● **ACTIVITY**: Leaving out the images, return the data below exactly as it is written.

● **INPUT RECORDS**:

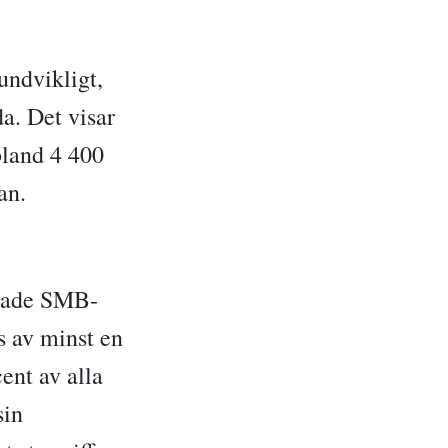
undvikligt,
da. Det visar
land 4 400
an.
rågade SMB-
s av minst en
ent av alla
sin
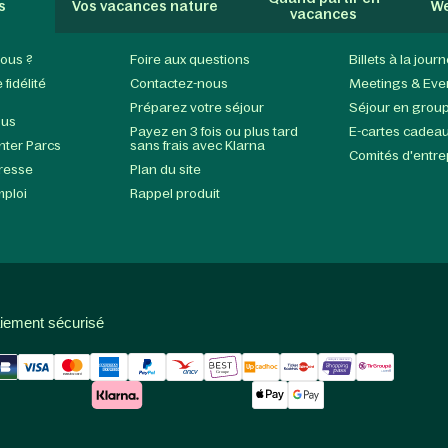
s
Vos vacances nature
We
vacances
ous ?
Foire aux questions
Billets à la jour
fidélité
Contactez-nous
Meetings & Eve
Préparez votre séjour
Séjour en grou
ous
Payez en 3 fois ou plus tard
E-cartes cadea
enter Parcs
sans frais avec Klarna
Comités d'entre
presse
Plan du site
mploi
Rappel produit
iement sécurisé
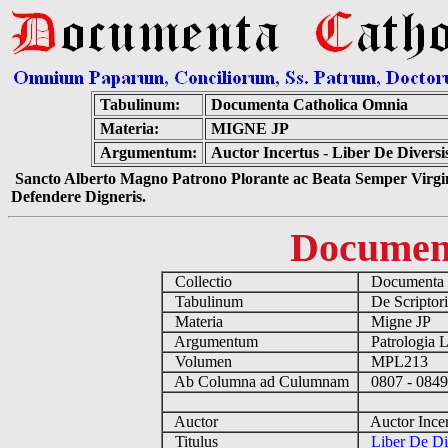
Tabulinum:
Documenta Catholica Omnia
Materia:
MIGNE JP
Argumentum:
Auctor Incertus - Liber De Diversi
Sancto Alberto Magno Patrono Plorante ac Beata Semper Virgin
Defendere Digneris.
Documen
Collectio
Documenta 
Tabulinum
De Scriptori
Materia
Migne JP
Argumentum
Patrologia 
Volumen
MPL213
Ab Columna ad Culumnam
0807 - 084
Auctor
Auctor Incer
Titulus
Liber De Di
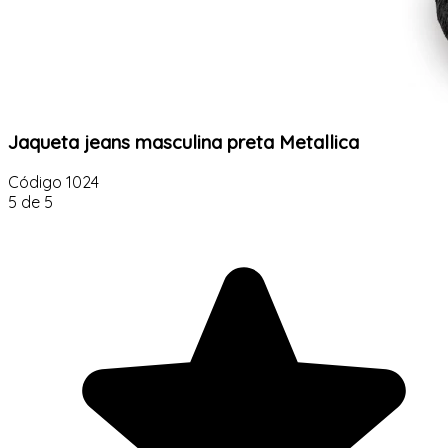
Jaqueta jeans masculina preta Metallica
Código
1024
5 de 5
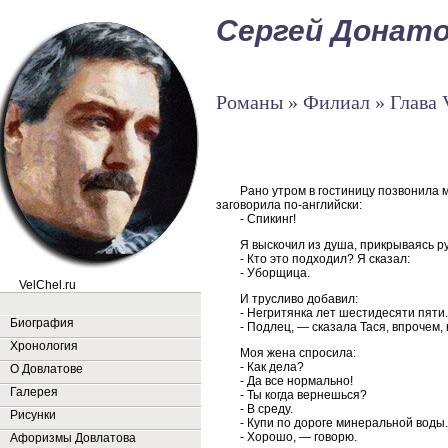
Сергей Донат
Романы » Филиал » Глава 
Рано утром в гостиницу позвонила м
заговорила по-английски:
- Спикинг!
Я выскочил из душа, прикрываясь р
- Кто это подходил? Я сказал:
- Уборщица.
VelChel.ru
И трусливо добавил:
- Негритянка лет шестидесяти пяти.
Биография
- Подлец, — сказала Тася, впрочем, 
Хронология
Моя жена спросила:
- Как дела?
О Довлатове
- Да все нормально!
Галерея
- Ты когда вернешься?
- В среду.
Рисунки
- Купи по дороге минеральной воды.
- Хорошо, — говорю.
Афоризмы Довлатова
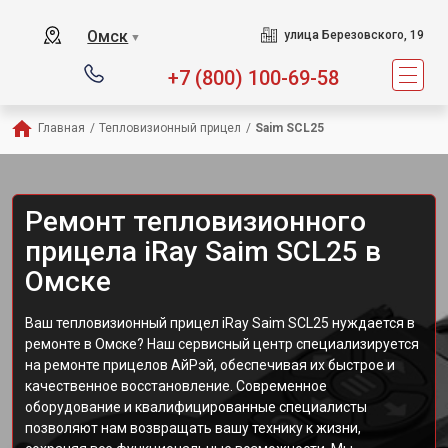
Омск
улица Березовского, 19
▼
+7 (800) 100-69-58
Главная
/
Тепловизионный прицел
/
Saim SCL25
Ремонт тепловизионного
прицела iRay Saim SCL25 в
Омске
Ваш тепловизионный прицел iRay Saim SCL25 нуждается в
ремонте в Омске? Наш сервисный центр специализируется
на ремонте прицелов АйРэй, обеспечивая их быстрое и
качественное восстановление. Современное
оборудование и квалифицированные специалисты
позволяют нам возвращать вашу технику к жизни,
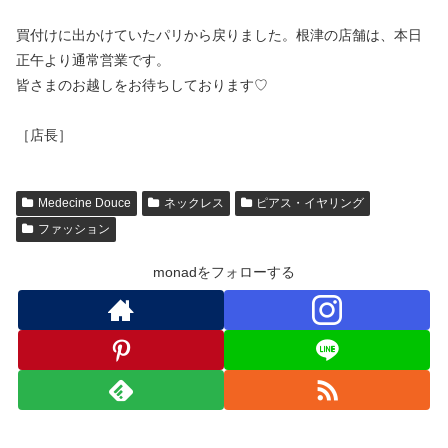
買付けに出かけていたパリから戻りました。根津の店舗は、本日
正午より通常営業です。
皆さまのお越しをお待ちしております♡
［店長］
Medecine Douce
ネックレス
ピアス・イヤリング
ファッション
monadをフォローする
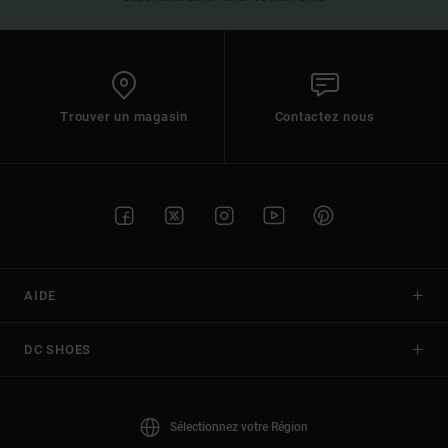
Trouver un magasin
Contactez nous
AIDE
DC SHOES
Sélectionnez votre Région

● **ANSWER TO THE PROBLEM**:
undvikligt,
da. Det visar
land 4 400
an.
rågade SMB-
s av minst en
ent av alla
sin
s
Vos vacances nature
We
vacances
ous ?
Foire aux questions
Billets à la jour
fidélité
Contactez-nous
Meetings & Eve
Préparez votre séjour
Séjour en grou
ous
Payez en 3 fois ou plus tard
E-cartes cadea
enter Parcs
sans frais avec Klarna
Comités d'entre
presse
Plan du site
mploi
Rappel produit
iement sécurisé
Tabulinum:
Documenta Catholica Omnia
Materia:
MIGNE JP
Argumentum:
Auctor Incertus - Liber De Diversi
Sancto Alberto Magno Patrono Plorante ac Beata Semper Virgin
Defendere Digneris.
Documen
Collectio
Documenta 
Tabulinum
De Scriptori
Materia
Migne JP
Argumentum
Patrologia 
Volumen
MPL213
Ab Columna ad Culumnam
0807 - 084
Auctor
Auctor Incer
Titulus
Liber De Di
Jaqueta jeans masculina preta Metallica
Código
1024
5 de 5
Сергей Донат
Романы » Филиал » Глава 
Рано утром в гостиницу позвонила м
заговорила по-английски:
- Спикинг!
Я выскочил из душа, прикрываясь р
- Кто это подходил? Я сказал:
- Уборщица.
VelChel.ru
И трусливо добавил:
- Негритянка лет шестидесяти пяти.
Биография
- Подлец, — сказала Тася, впрочем, 
Хронология
Моя жена спросила:
- Как дела?
О Довлатове
- Да все нормально!
Галерея
- Ты когда вернешься?
- В среду.
Рисунки
- Купи по дороге минеральной воды.
- Хорошо, — говорю.
Афоризмы Довлатова
Омск
улица Березовского, 19
▼
+7 (800) 100-69-58
Главная
/
Тепловизионный прицел
/
Saim SCL25
Ремонт тепловизионного
прицела iRay Saim SCL25 в
Омске
Ваш тепловизионный прицел iRay Saim SCL25 нуждается в
ремонте в Омске? Наш сервисный центр специализируется
на ремонте прицелов АйРэй, обеспечивая их быстрое и
качественное восстановление. Современное
оборудование и квалифицированные специалисты
позволяют нам возвращать вашу технику к жизни,
買付けに出かけていたパリから戻りました。根津の店舗は、本日
正午より通常営業です。
皆さまのお越しをお待ちしております♡
［店長］
Medecine Douce
ネックレス
ピアス・イヤリング
ファッション
monadをフォローする
Trouver un magasin
Contactez nous
AIDE
DC SHOES
Sélectionnez votre Région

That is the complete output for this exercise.